Pommes ist nicht gleich Pommes
Wer an Fisch denkt, denkt schnell auch an Pommes. Kaum eine Kombination ist in Deutschland so selbstverständlich wie gebackener oder gebratener Fisch mit einer Portion goldgelber Kartoffelstäbchen. Dabei wird oft übersehen, dass Pommes keineswegs nur eine beliebige Beilage sind. Schnittform, Dicke, Länge, Knusprigkeit und sogar das Verhältnis von Kruste zu Kartoffelkern entscheiden darüber, wie harmonisch die Kombination am Ende tatsächlich wirkt.

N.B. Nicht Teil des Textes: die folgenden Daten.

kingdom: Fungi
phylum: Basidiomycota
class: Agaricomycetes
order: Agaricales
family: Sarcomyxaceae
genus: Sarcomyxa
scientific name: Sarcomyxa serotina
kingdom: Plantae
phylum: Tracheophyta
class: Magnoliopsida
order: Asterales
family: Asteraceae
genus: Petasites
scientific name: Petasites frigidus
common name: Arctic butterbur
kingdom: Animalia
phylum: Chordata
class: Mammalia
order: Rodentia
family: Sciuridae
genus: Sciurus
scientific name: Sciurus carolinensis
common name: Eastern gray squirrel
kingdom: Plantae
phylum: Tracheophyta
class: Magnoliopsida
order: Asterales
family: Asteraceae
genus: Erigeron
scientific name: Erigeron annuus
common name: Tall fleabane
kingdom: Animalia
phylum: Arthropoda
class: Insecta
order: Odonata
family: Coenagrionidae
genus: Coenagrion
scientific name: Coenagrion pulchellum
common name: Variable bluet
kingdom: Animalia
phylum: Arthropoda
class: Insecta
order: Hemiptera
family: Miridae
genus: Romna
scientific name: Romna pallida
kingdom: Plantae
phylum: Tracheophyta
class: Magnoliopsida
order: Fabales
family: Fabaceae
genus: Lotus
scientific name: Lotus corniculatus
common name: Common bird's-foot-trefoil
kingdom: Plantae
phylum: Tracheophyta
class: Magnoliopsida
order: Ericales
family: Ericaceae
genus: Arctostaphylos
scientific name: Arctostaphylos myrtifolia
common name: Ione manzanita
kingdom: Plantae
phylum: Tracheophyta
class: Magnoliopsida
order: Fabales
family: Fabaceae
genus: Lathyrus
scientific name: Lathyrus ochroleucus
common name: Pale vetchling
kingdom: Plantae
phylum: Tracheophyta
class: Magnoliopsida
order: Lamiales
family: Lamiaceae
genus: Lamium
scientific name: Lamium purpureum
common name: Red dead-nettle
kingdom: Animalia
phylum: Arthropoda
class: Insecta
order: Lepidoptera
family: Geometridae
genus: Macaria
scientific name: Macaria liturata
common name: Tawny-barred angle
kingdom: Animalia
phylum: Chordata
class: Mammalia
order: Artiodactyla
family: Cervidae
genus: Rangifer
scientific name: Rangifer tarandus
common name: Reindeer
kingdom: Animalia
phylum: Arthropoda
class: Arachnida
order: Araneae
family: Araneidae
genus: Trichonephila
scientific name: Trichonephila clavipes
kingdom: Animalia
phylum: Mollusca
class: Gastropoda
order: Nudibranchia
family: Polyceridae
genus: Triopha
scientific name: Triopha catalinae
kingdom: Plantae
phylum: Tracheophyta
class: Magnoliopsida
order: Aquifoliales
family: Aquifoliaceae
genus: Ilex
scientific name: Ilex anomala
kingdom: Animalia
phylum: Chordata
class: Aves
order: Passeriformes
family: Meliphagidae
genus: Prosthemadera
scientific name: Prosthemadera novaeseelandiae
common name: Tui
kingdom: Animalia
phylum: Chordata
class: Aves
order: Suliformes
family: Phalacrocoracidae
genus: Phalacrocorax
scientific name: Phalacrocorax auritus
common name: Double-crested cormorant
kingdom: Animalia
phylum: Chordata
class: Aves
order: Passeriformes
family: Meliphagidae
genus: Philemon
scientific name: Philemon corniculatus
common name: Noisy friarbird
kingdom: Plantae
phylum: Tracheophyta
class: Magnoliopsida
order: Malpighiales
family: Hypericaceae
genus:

Gute Pommes beginnen bereits bei der Kartoffel. Besonders geeignet sind mehligkochende oder vorwiegend festkochende Sorten mit einem hohen Stärkegehalt. Sie entwickeln beim Frittieren eine knusprige Oberfläche, während das Innere locker und weich bleibt. Eine gute Pommes zeichnet sich durch eine gleichmäßige Bräunung, eine stabile Kruste und einen ausgeprägten Kartoffelgeschmack aus. Sie sollte außen knusprig sein, ohne hart zu wirken, und innen weich, ohne auseinanderzufallen.